[Saved data entries]

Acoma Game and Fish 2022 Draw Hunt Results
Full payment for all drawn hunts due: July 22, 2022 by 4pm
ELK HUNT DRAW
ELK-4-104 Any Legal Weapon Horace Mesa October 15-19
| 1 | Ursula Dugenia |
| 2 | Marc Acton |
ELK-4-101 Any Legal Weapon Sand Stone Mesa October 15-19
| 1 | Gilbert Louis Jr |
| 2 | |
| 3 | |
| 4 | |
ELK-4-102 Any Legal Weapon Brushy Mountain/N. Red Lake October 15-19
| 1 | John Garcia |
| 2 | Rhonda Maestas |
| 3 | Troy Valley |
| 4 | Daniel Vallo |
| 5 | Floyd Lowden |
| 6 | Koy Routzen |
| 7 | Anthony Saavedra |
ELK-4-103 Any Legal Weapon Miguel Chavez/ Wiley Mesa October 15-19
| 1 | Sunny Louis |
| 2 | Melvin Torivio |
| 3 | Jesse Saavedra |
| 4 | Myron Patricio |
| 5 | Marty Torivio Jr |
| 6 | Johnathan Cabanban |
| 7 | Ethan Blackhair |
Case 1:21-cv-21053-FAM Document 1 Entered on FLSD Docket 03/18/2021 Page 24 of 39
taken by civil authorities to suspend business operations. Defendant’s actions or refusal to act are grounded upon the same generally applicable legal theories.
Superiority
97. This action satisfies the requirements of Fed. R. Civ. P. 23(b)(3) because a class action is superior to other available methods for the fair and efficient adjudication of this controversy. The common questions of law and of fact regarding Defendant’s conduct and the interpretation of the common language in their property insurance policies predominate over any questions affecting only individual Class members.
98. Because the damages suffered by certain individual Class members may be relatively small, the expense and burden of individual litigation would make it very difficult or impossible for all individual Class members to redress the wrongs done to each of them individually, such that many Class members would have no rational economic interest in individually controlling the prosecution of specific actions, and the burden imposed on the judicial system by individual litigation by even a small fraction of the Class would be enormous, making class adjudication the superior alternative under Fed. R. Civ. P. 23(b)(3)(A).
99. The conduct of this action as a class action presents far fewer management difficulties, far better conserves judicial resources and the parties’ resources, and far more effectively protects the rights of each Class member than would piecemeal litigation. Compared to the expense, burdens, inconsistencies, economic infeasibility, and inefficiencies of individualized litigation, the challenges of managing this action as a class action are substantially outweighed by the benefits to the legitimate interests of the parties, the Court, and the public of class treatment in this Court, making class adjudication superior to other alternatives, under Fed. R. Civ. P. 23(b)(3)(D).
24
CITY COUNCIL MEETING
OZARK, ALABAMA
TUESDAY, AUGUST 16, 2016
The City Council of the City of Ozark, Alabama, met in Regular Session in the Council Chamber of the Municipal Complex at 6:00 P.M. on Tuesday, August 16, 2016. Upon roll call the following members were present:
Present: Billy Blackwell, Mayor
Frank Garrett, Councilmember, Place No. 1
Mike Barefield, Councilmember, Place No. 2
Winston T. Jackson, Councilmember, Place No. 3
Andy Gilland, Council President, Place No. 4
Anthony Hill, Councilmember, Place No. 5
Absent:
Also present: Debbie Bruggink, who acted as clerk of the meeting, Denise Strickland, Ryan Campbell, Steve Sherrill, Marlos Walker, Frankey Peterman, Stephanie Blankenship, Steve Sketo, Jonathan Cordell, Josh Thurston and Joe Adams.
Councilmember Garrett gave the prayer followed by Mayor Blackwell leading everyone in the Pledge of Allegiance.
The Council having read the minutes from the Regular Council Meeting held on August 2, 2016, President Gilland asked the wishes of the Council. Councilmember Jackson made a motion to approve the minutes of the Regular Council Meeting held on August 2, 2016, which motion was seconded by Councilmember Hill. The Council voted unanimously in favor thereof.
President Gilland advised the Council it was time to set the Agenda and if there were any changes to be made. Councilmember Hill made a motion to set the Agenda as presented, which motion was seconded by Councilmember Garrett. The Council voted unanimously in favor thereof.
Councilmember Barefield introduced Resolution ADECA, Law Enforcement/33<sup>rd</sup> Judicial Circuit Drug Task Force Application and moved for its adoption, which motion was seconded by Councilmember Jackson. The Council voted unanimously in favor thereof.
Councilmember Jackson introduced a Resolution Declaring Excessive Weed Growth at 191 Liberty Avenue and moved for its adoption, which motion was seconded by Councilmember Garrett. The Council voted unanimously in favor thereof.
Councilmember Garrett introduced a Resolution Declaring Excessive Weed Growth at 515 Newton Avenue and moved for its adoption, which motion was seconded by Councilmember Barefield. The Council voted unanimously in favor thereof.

→ TASK BRIEF: The output should be exactly the lines above from the line containing "Koy Routzen |" to the line containing "Superiority", inclusive, with no other lines.

→ EXERCISE OUTPUT:
| 6 | Koy Routzen |
| 7 | Anthony Saavedra |
ELK-4-103 Any Legal Weapon Miguel Chavez/ Wiley Mesa October 15-19
| 1 | Sunny Louis |
| 2 | Melvin Torivio |
| 3 | Jesse Saavedra |
| 4 | Myron Patricio |
| 5 | Marty Torivio Jr |
| 6 | Johnathan Cabanban |
| 7 | Ethan Blackhair |
Case 1:21-cv-21053-FAM Document 1 Entered on FLSD Docket 03/18/2021 Page 24 of 39
taken by civil authorities to suspend business operations. Defendant’s actions or refusal to act are grounded upon the same generally applicable legal theories.
Superiority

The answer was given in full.